A Case Example: Should I Stay Or Should I GoLet’s consider Jan. She has been in a living together relationship with Tom. Over the previous years, the relationship has hit some snags (as do most relationships). Jan and Tom have managed to get over those snags with a minimum of grief. They worked things out.
But now, Covid has resulted in both of them being layed off from their jobs, so they are together in their home almost all the time. They worry about money. They worry about their futures. They are scared, and anxious, and as couples are wont to do, they start blaming each other for their situations. Their relationship is unraveling, and Jan is not happy.
In “normal” times Jan would be confident they could work out their differences. In covid times, they are at the same time as being stressed, emotionally exhausted. But now Jan is considering that she might want to get out of the relationship due to their difficulty in getting along over the last eight months.
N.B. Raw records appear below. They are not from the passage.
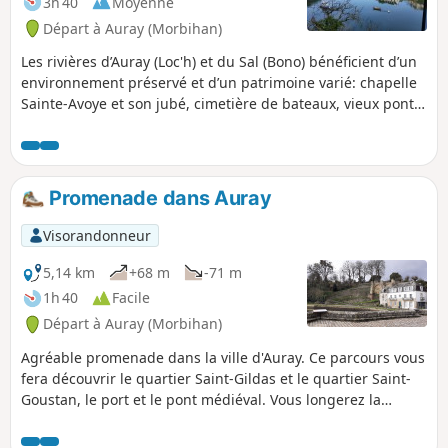
3h 40
Moyenne
Départ à Auray (Morbihan)
Les rivières d’Auray (Loc'h) et du Sal (Bono) bénéficient d’un
environnement préservé et d’un patrimoine varié: chapelle
Sainte-Avoye et son jubé, cimetière de bateaux, vieux pont
du Bono.
Promenade dans Auray
Visorandonneur
5,14 km
+68 m
-71 m
1h 40
Facile
Départ à Auray (Morbihan)
Agréable promenade dans la ville d'Auray. Ce parcours vous
fera découvrir le quartier Saint-Gildas et le quartier Saint-
Goustan, le port et le pont médiéval. Vous longerez la
rivière d'Auray (Loc'h), et en prenant un peu de hauteur au
château vous profiterez d'une magnifique vue sur la vieille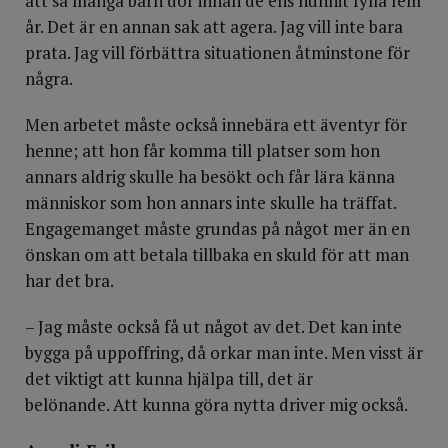
att så många barn dör innan de ens hunnit fylla fem
år. Det är en annan sak att agera. Jag vill inte bara
prata. Jag vill förbättra situationen åtminstone för
några.
Men arbetet måste också innebära ett äventyr för
henne; att hon får komma till platser som hon
annars aldrig skulle ha besökt och får lära känna
människor som hon annars inte skulle ha träffat.
Engagemanget måste grundas på något mer än en
önskan om att betala tillbaka en skuld för att man
har det bra.
– Jag måste också få ut något av det. Det kan inte
bygga på uppoffring, då orkar man inte. Men visst är
det viktigt att kunna hjälpa till, det är
belönande. Att kunna göra nytta driver mig också.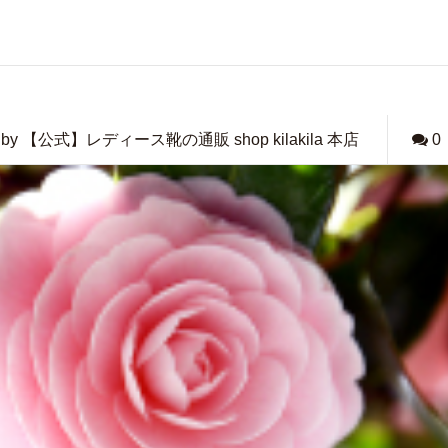
by 【公式】レディース靴の通販 shop kilakila 本店
0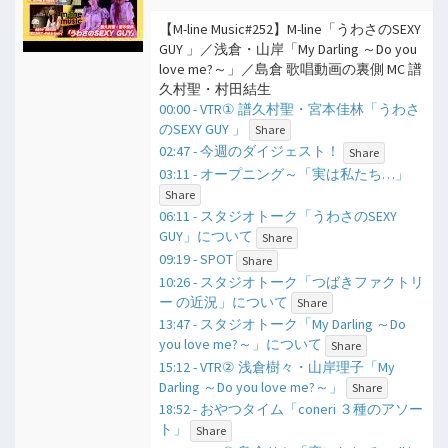
【M-line Music#252】M-line「うわさのSEXY
GUY 」／浅倉・山岸「My Darling ～Do you
love me?～」／島倉 歌唱動画の裏側 MC 譜
久村聖・村田結生
00:00 - VTR① 譜久村聖・宮本佳林「うわさ
のSEXY GUY 」
Share
02:47 - 今週のダイジェスト！
Share
03:11 - オープニング～「実は私たち…」
Share
06:11 - スタジオトーク「うわさのSEXY
GUY」について
Share
09:19 - SPOT
Share
10:26 - スタジオトーク「つばきファクトリ
ー の近況」について
Share
13:47 - スタジオトーク「My Darling ～Do
you love me?～」について
Share
15:12 - VTR② 浅倉樹々・山岸理子「My
Darling ～Do you love me?～」
Share
18:52 - おやつタイム「coneri ３種のアソー
ト」
Share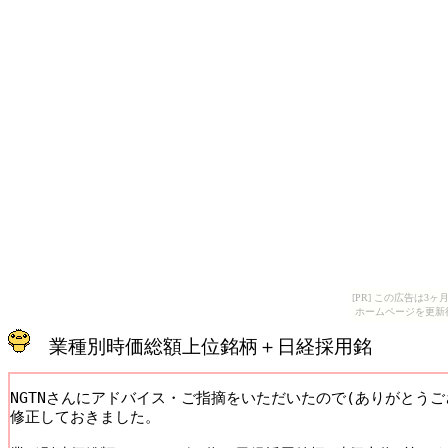
[PR] この広告は
ホームページを更新
業種別時価総額上位銘柄＋日経採用銘
NGTNさんにアドバイス・ご指摘をいただいたので(ありがとうござい
修正しておきました。
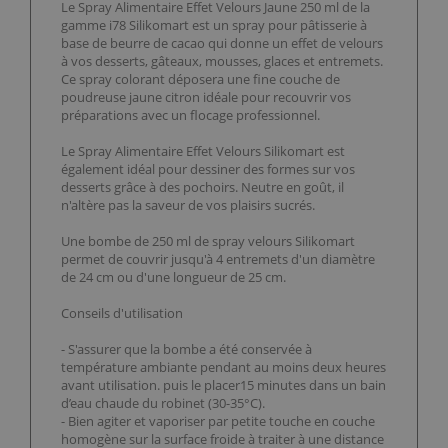
Le Spray Alimentaire Effet Velours Jaune 250 ml de la
gamme i78 Silikomart est un spray pour pâtisserie à
base de beurre de cacao qui donne un effet de velours
à vos desserts, gâteaux, mousses, glaces et entremets.
Ce spray colorant déposera une fine couche de
poudreuse jaune citron idéale pour recouvrir vos
préparations avec un flocage professionnel.
Le Spray Alimentaire Effet Velours Silikomart est
également idéal pour dessiner des formes sur vos
desserts grâce à des pochoirs. Neutre en goût, il
n'altère pas la saveur de vos plaisirs sucrés.
Une bombe de 250 ml de spray velours Silikomart
permet de couvrir jusqu'à 4 entremets d'un diamètre
de 24 cm ou d'une longueur de 25 cm.
Conseils d'utilisation
- S'assurer que la bombe a été conservée à
température ambiante pendant au moins deux heures
avant utilisation. puis le placer15 minutes dans un bain
d’eau chaude du robinet (30-35°C).
- Bien agiter et vaporiser par petite touche en couche
homogène sur la surface froide à traiter à une distance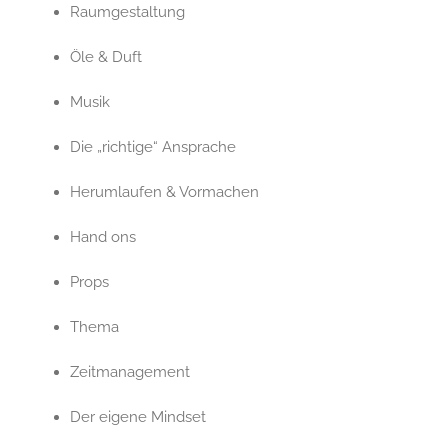
Raumgestaltung
Öle & Duft
Musik
Die „richtige“ Ansprache
Herumlaufen & Vormachen
Hand ons
Props
Thema
Zeitmanagement
Der eigene Mindset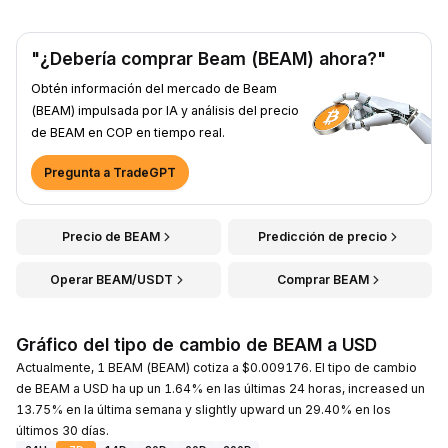
"¿Debería comprar Beam (BEAM) ahora?"
Obtén información del mercado de Beam
(BEAM) impulsada por IA y análisis del precio
de BEAM en COP en tiempo real.
Pregunta a TradeGPT
Precio de BEAM
Predicción de precio
Operar BEAM/USDT
Comprar BEAM
Gráfico del tipo de cambio de BEAM a USD
Actualmente, 1 BEAM (BEAM) cotiza a $0.009176. El tipo de cambio
de BEAM a USD ha up un 1.64% en las últimas 24 horas, increased un
13.75% en la última semana y slightly upward un 29.40% en los
últimos 30 días.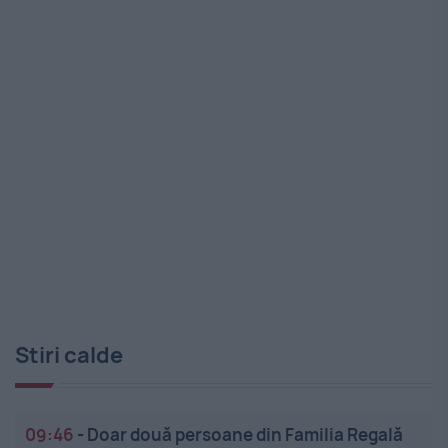
Stiri calde
09:46
-
Doar două persoane din Familia Regală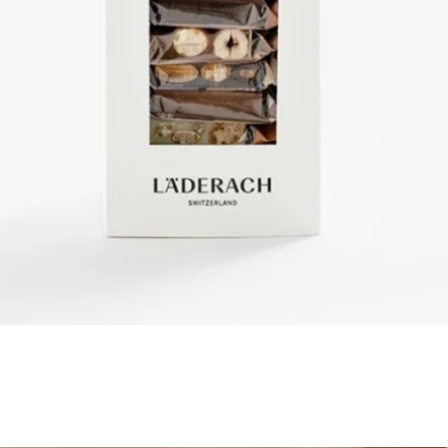
العرض السريع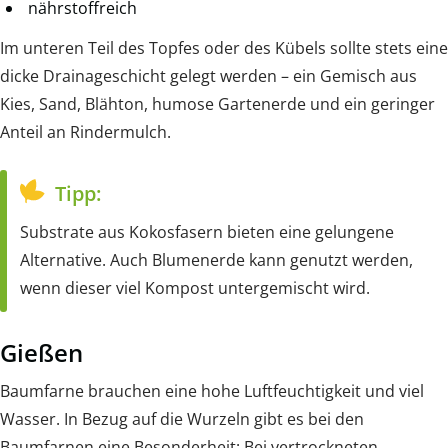
nährstoffreich
Im unteren Teil des Topfes oder des Kübels sollte stets eine
dicke Drainageschicht gelegt werden – ein Gemisch aus
Kies, Sand, Blähton, humose Gartenerde und ein geringer
Anteil an Rindermulch.
Tipp:
Substrate aus Kokosfasern bieten eine gelungene
Alternative. Auch Blumenerde kann genutzt werden,
wenn dieser viel Kompost untergemischt wird.
Gießen
Baumfarne brauchen eine hohe Luftfeuchtigkeit und viel
Wasser. In Bezug auf die Wurzeln gibt es bei den
Baumfarnen eine Besonderheit: Bei vertrockneten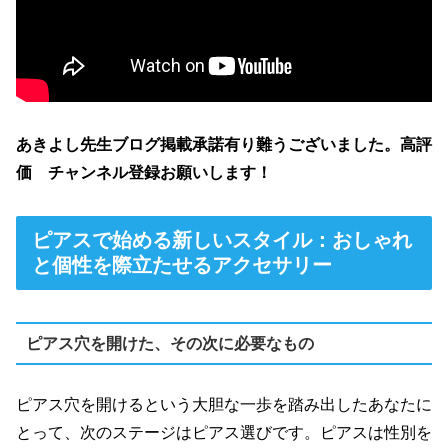
あきよし先生ブログ掲載承諾有り難うございました。高評
価 チャンネル登録お願いします！
ピアスで始める新しいスタイル：おしゃれ
と個性を際立たせるアクセサリー
ピアス穴を開けた、その次に必要なもの
ピアス穴を開けるという大胆な一歩を踏み出したあなたに
とって、次のステージはピアス選びです。ピアスは性別を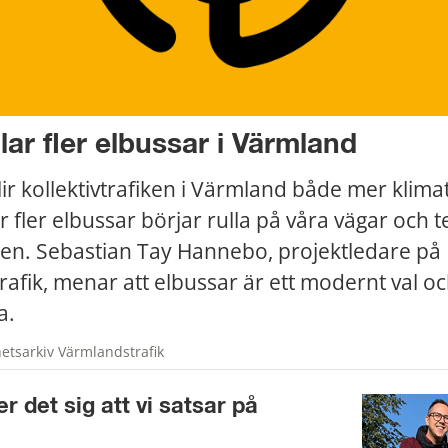
llar fler elbussar i Värmland
ir kollektivtrafiken i Värmland både mer klima
r fler elbussar börjar rulla på våra vägar och tes
ken. Sebastian Tay Hannebo, projektledare på 
afik, menar att elbussar är ett modernt val oc
a.
etsarkiv Värmlandstrafik
det sig att vi satsar på 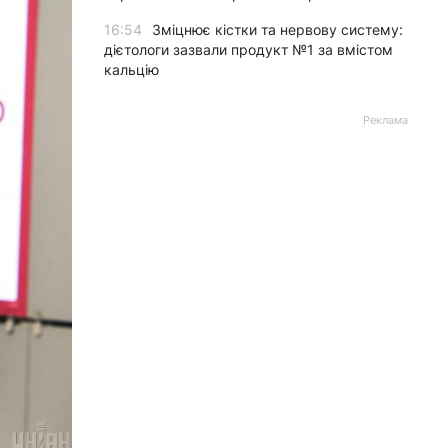
16:54
Зміцнює кістки та нервову систему:
дієтологи зазвали продукт №1 за вмістом
кальцію
Реклама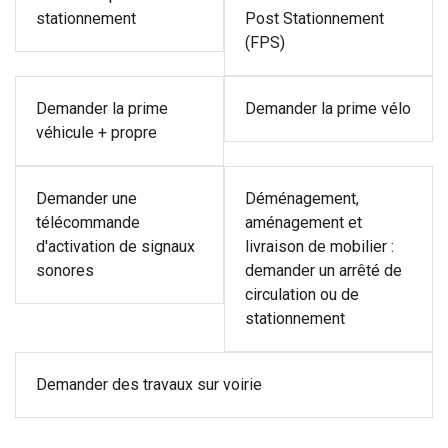
stationnement
Post Stationnement
(FPS)
Demander la prime
Demander la prime vélo
véhicule + propre
Demander une
Déménagement,
télécommande
aménagement et
d'activation de signaux
livraison de mobilier :
sonores
demander un arrêté de
circulation ou de
stationnement
Demander des travaux sur voirie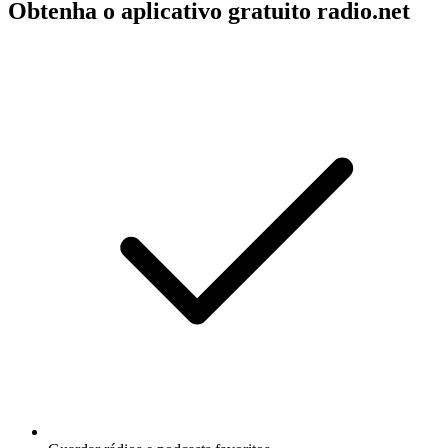
Obtenha o aplicativo gratuito radio.net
But here’s the important question:
Are the difficulties Jan and Tom are experiencing an indicator of fundamental flaws in their relationship that cannot be fixed, or are they a result of the external factors and variables that are beyond their control (isolation, covid worries, money concerns, that are transitory, etc)?
Consider that Jan is depressed, completely stressed out, and emotionally exhausted. This means that her assessment of her situation is going to be much darker that before Covid. She feels everything is futile and tends to blame Tom.
But Tom really isn’t at fault here, and it may be that if they hang in there and work their COMMITMENT to each other, they can end up with a quite satisfying and long term relationship.
Jan decides to end the relationship, which also means finding new living quarters (yet another stress). In essence she decides it’s all pointless with Tom.
Things don’t get better for either person. The changes have only added an additional heavy burden of stress and anxiety, and after the separation, neither is happy. We don’t know what will happen — perhaps they’ll get back together. Perhaps not.
One thing is sure. Jan made a decision at one of the worst possible points in her life. She made a decision which likely has permanent life long consequences when she was ill equipped to make those kinds of decisions.
If Jan had recognized her ability to make important was impaired she might have delayed her decision, or failing that, decided that some sort of half measure, less permanent, would work. She could ask to go to counselling. Or maybe a short vacation away from each other. Or something that might help gain perspective and insight into their problems as coming from outside circumstances.
Some Takeaways To Consider
- Making life changing decisions during times of great stress (or other life events) is a bad idea. Family deaths, marriages, relocation, or anything else that causes stress will impact on our decision making abilities.
- Some situations are urgent, where decisions can not be delayed. For example, if Tom was abusive to Jan, then the need to make an immediate decision is urgent.
- While distress and anxiety can motivate you to move from the status quo to a new arrangement, you may feel unnecessary pressure from that motivation, while at the same time, suffering from mood issues or temporary cognitive impairment.
- Some times a decision MUST be made. Other times it seems like a decision must be made, but that a false sense, particularly if the root problems are outside of the control of those in the relationship.
- When confronted with the desire to make a life changing decision, use your personal supports to bounce off ideas with someone who will NOT automatically take your side. The best confidants — in fact those worth their weight in gold — are people who will help you work through the consequences of the decision and examine alternatives you might not have considered.